Hi all,
As part of my study, I am trying to identify the orthology relationship between multiple species. Some of the sps are model orgs with a well established genome, and other are non-model. For the non-model we pooled multiple samples, per species, and ran the Trinity assembler. Obviously, some of the contigs are true isoforms and as such will have a paralogous relationship, which are the result of duplications. However, as we get many isoforms per 'gene', I was looking at random samples of orthologous groups, and found that in many cases, the isoforms are aligning on different locations of a better annotated sp. This led me to the conclusion that they are, probably, not isoforms, but part of the same gene that the assembler was not able to assemble the reads correctly.
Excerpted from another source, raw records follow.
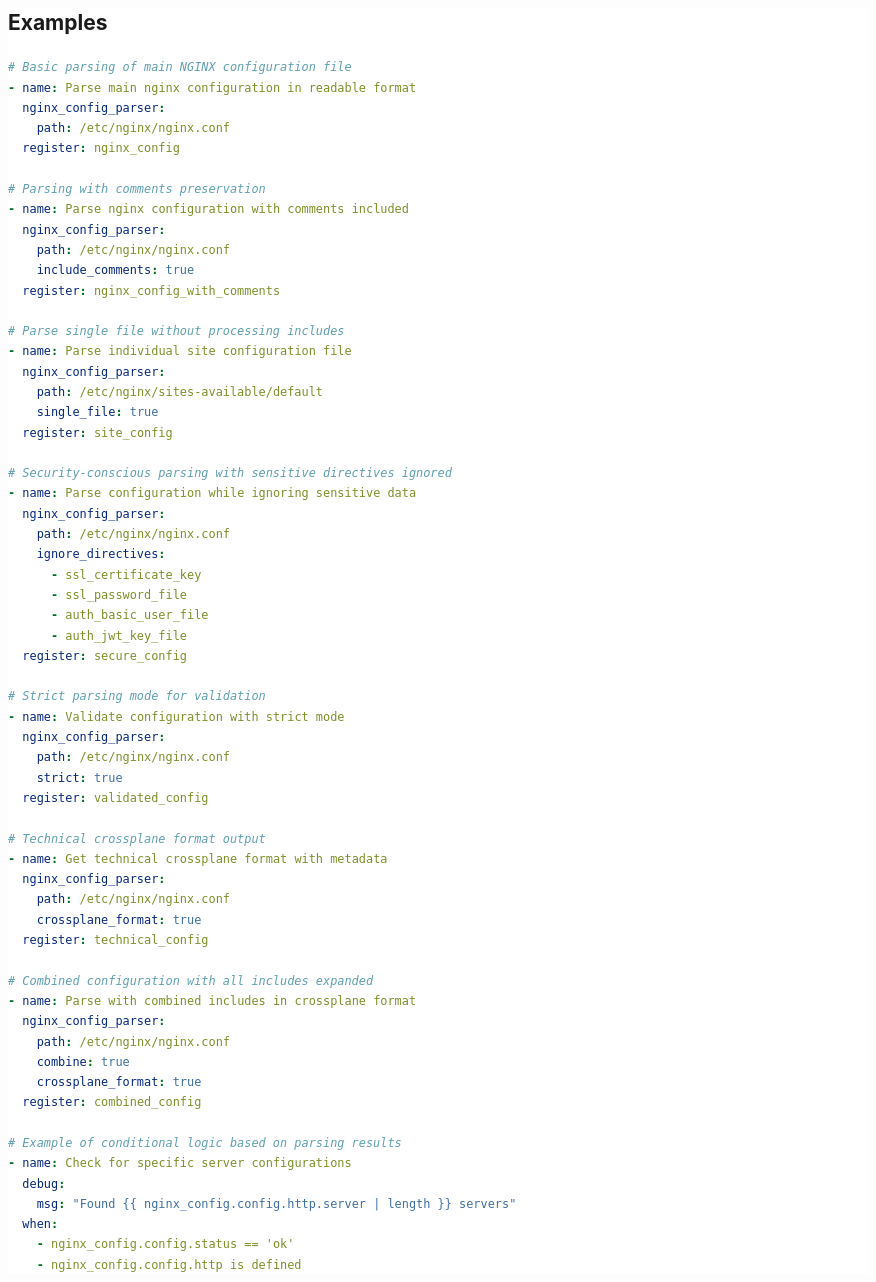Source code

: ## Examples

```yaml
# Basic parsing of main NGINX configuration file
- name: Parse main nginx configuration in readable format
  nginx_config_parser:
    path: /etc/nginx/nginx.conf
  register: nginx_config

# Parsing with comments preservation
- name: Parse nginx configuration with comments included
  nginx_config_parser:
    path: /etc/nginx/nginx.conf
    include_comments: true
  register: nginx_config_with_comments

# Parse single file without processing includes
- name: Parse individual site configuration file
  nginx_config_parser:
    path: /etc/nginx/sites-available/default
    single_file: true
  register: site_config

# Security-conscious parsing with sensitive directives ignored
- name: Parse configuration while ignoring sensitive data
  nginx_config_parser:
    path: /etc/nginx/nginx.conf
    ignore_directives:
      - ssl_certificate_key
      - ssl_password_file
      - auth_basic_user_file
      - auth_jwt_key_file
  register: secure_config

# Strict parsing mode for validation
- name: Validate configuration with strict mode
  nginx_config_parser:
    path: /etc/nginx/nginx.conf
    strict: true
  register: validated_config

# Technical crossplane format output
- name: Get technical crossplane format with metadata
  nginx_config_parser:
    path: /etc/nginx/nginx.conf
    crossplane_format: true
  register: technical_config

# Combined configuration with all includes expanded
- name: Parse with combined includes in crossplane format
  nginx_config_parser:
    path: /etc/nginx/nginx.conf
    combine: true
    crossplane_format: true
  register: combined_config

# Example of conditional logic based on parsing results
- name: Check for specific server configurations
  debug:
    msg: "Found {{ nginx_config.config.http.server | length }} servers"
  when:
    - nginx_config.config.status == 'ok'
    - nginx_config.config.http is defined
```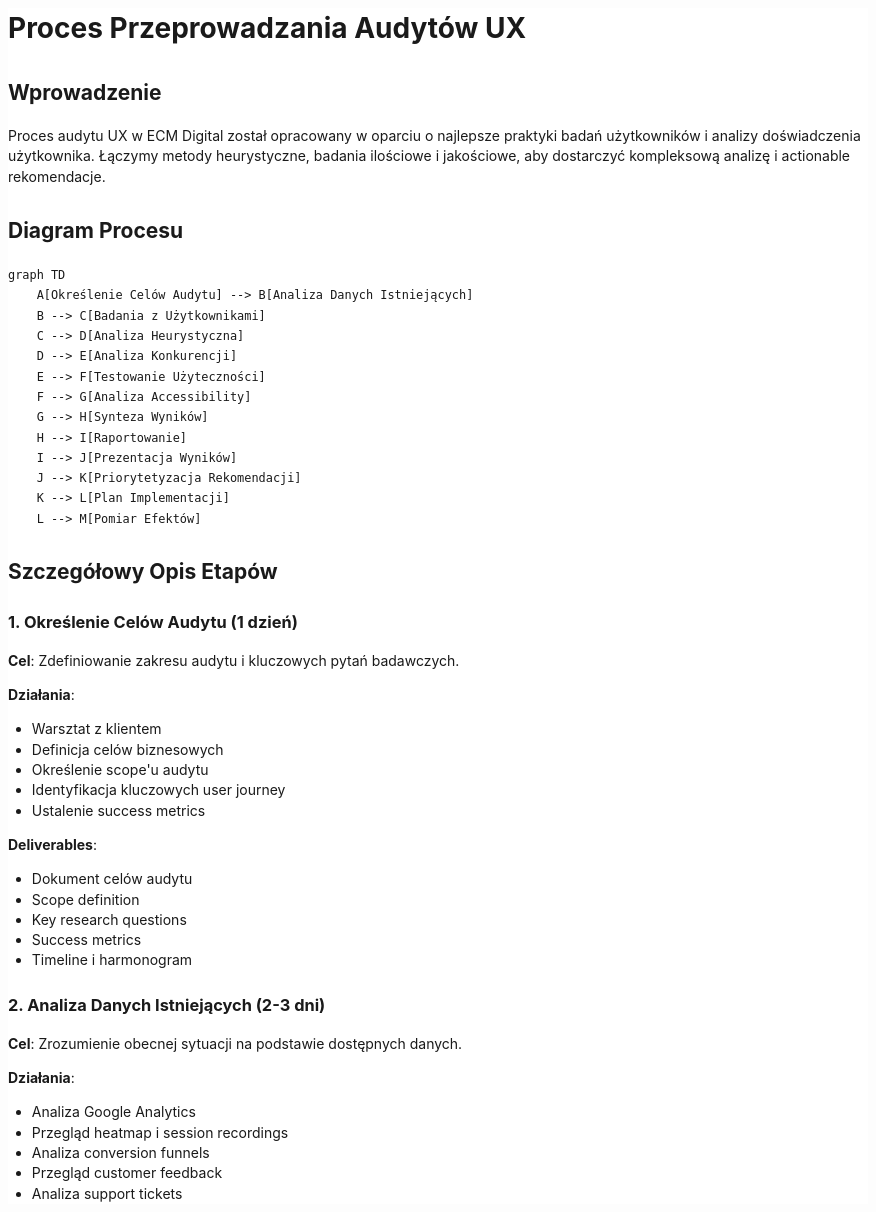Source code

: # Proces Przeprowadzania Audytów UX

## Wprowadzenie

Proces audytu UX w ECM Digital został opracowany w oparciu o najlepsze praktyki badań użytkowników i analizy doświadczenia użytkownika. Łączymy metody heurystyczne, badania ilościowe i jakościowe, aby dostarczyć kompleksową analizę i actionable rekomendacje.

## Diagram Procesu

```mermaid
graph TD
    A[Określenie Celów Audytu] --> B[Analiza Danych Istniejących]
    B --> C[Badania z Użytkownikami]
    C --> D[Analiza Heurystyczna]
    D --> E[Analiza Konkurencji]
    E --> F[Testowanie Użyteczności]
    F --> G[Analiza Accessibility]
    G --> H[Synteza Wyników]
    H --> I[Raportowanie]
    I --> J[Prezentacja Wyników]
    J --> K[Priorytetyzacja Rekomendacji]
    K --> L[Plan Implementacji]
    L --> M[Pomiar Efektów]
```

## Szczegółowy Opis Etapów

### 1. Określenie Celów Audytu (1 dzień)

**Cel**: Zdefiniowanie zakresu audytu i kluczowych pytań badawczych.

**Działania**:
- Warsztat z klientem
- Definicja celów biznesowych
- Określenie scope'u audytu
- Identyfikacja kluczowych user journey
- Ustalenie success metrics

**Deliverables**:
- Dokument celów audytu
- Scope definition
- Key research questions
- Success metrics
- Timeline i harmonogram

### 2. Analiza Danych Istniejących (2-3 dni)

**Cel**: Zrozumienie obecnej sytuacji na podstawie dostępnych danych.

**Działania**:
- Analiza Google Analytics
- Przegląd heatmap i session recordings
- Analiza conversion funnels
- Przegląd customer feedback
- Analiza support tickets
Here, I would love your input; Would you think that using any clustering algorithm to remove redundant seqs will be helpful (I am not trying to run any DE assay downstream). Furthermore, if the above question is yes, I understand that Corset and SuperTranscript will be quite similar in their output (I'm planning on running both of them individually for each assembly, in any case), while CD-HIT will be quite different. As each one as its own advantages and disadvantages, will a combinations of, for example first SuperTranscript and then CD-hit might be beneficial?
I'm sorry for the long post, and hope that I clearly stated my intentions.
Looking forward for your suggestions.
P.S. yes, I know that it would be much better to assemble a genome, this will be the lab's next step. However, for now we only have the rna-seq.